The question of whether police need a warrant to affix a GPS tracking device to a suspect's vehicle has made it all the way to the Supreme Court, which begins hearing arguments today. A ruling is expected in the spring.

This case is important because some of the most profound questions relating to privacy in the 21st century turn directly on the handling of the information associated with mobile devices.

When you add in mobile phones, it's not only information on your location, but any information stored on your phone - contacts, emails, calendar info, personal notes, etc.

As pointed out in this article, legislation that is written keeps becoming obsolete very shortly after, if not before, it's passed.

As anyone who has used the newest smartphones can attest, the Ohio State Supreme Court's 2009 statement that cell phones are "are still, in essence, phones, and thus they are distinguishable from laptop computers" now sounds quaint. The belief expressed in the October 2011 court ruling that cell site information only provides approximate location information is already becoming obsolete as wireless network providers continue to upgrade their networks with higher density, smaller cell sites to support increased data traffic. In areas of high population density, cell site information acquired using these emerging networks will often deliver location accuracy rivaling that of GPS.

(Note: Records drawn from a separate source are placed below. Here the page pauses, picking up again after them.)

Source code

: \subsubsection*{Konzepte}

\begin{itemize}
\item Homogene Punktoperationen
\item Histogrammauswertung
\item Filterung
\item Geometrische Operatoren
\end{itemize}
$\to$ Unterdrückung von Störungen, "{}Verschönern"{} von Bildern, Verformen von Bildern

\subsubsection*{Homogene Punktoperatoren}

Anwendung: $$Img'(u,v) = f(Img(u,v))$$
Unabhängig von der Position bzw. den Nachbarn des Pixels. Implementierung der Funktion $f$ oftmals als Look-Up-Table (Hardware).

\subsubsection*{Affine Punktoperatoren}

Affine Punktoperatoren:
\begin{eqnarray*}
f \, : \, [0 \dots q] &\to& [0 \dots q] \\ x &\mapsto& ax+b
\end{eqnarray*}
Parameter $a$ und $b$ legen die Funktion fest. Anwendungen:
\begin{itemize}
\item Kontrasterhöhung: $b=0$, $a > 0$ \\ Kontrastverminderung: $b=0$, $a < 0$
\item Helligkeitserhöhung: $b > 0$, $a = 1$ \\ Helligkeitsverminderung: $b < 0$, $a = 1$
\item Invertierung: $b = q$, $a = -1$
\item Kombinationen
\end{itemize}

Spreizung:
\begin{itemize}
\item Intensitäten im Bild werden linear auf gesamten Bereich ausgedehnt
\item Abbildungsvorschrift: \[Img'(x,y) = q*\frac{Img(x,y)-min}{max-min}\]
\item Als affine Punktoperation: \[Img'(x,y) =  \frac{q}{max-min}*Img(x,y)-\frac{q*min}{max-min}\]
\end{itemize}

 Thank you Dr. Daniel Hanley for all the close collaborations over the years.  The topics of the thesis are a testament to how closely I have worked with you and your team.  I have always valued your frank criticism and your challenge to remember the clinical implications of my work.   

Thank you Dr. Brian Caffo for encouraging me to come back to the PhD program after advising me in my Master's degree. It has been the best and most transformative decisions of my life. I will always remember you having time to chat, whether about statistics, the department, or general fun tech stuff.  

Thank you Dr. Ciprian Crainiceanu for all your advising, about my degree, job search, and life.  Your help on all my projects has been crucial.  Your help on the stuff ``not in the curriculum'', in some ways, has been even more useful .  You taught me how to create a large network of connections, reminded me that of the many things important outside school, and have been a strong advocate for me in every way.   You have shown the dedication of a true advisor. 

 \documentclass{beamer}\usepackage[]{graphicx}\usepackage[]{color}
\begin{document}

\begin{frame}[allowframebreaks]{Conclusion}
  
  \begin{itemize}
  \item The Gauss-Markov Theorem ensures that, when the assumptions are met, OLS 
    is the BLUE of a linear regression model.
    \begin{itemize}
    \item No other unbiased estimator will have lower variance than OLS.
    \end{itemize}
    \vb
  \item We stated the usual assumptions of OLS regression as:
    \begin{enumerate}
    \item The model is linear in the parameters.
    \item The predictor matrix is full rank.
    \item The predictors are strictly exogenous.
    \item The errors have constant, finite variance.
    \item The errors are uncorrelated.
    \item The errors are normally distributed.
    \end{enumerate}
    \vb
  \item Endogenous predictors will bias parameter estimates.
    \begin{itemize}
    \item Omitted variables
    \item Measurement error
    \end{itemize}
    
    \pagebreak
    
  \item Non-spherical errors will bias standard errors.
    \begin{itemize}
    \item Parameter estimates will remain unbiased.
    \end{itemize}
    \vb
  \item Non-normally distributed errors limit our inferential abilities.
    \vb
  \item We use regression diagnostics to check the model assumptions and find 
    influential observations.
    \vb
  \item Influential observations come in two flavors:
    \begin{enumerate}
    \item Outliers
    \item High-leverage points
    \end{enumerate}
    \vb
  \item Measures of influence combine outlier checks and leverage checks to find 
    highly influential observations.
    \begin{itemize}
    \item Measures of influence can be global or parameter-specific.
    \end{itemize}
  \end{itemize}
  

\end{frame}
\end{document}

I know the current makeup of the Supreme Court is 4 crazies to 5 sane people, but i still worry that we might be screwed somehow.

By min | November 8, 2011, 6:00 PM | Liberal Outrage


Don't be surprised if the Justices that you call crazies are the ones that rule against allowing warrant-less tracking. The conservatives on the court are generally true to their 'limited government power' philosophy. See here, for example.

not in the face of "terrorism". when that's the argument, they're usually for more govt intervention. i don't recall them doing anything about warrant-less wiretapping.